Bu arada eldivenlerine bayıldım... soğuk havalarda güle güle kullan canım:)))

Unknown dedi ki...

Selamlar Minik börekçiklere bayıldım en kısa zamanda ben de yapıcam. Ben fırın tepsisine yağlı kağıt kullanıyorum çok büyük kolaylık hem de deterjandan ve sudan tasarruf ediyorsunuz. Yani her seferinde tepsi yıkama derdi yok.
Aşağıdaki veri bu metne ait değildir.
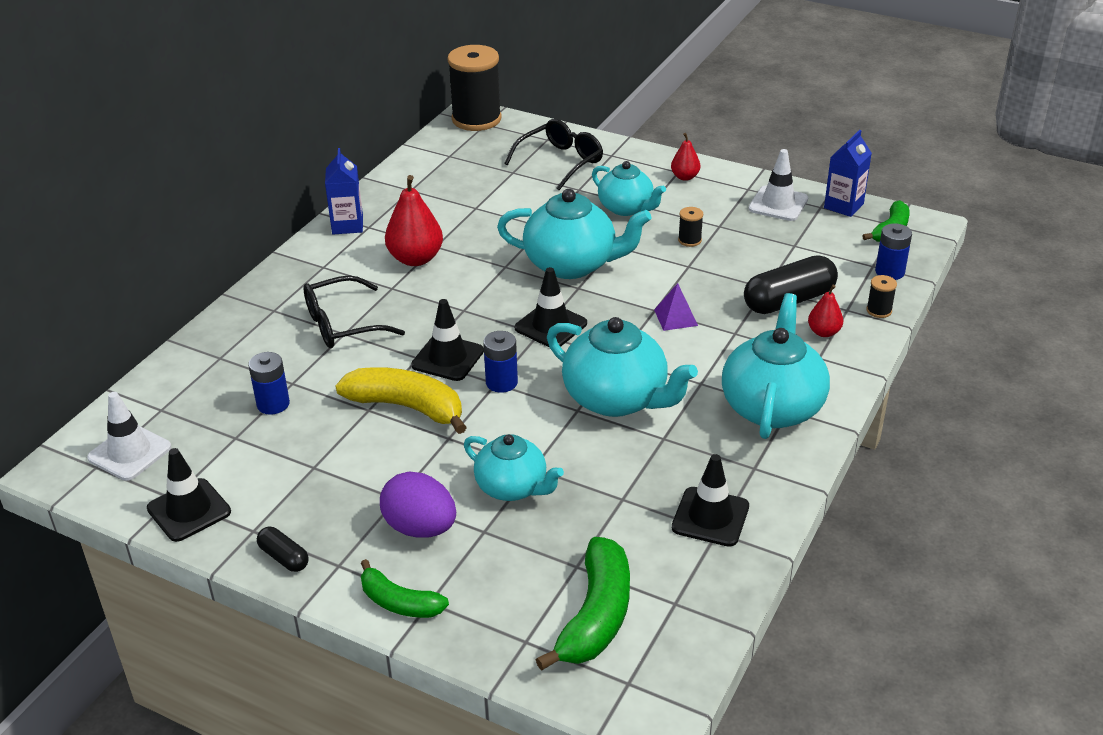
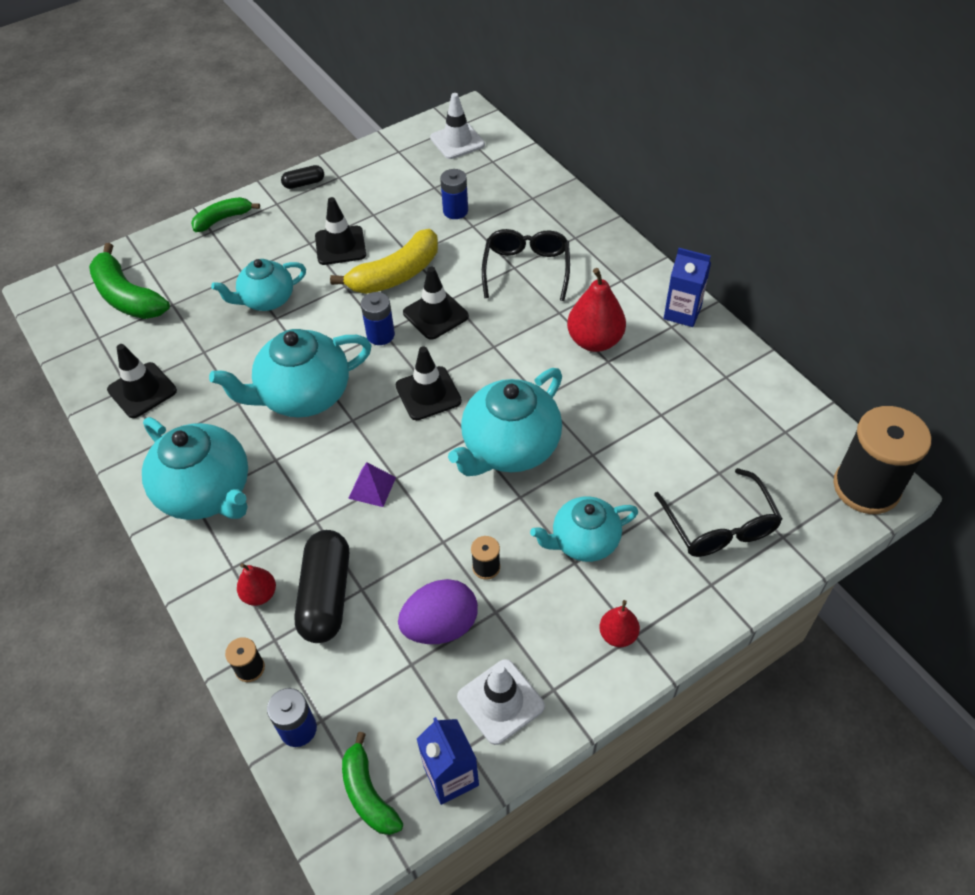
camera: 120 degrees right, 15 degrees up
(189, 510) = (380, 155): black traffic cone -> black traffic cone (340, 246)
(420, 528) = (273, 245): purple egg -> purple egg (440, 626)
Üstelik aynı kağıdı ( balık hariç ) tekrar tekrar 3 - 4 kez kullanabiliyorsunuz tabiii ki tepsiye yapışma derdi de yok tavsiye ederim :)

Asortik Krep dedi ki...

Turkuaz Kıyılar, eldivenlerden koleksiyon olacak kadar var ama şimdi kahverengi deri ve siyah deri eldiven istiyorum..
Tatlı bende çok severim ama bu aralar yemiyorum..
Buket, inan ki kağıdı da fırında tek kullanımlık kullanabiliyorum, rengi değiştiğinde çıkarıp başka bir kullanım için saklayamam onu..Zaten nasıl beceriyorum bilmiyorum amaparçalanıyor benimkiler.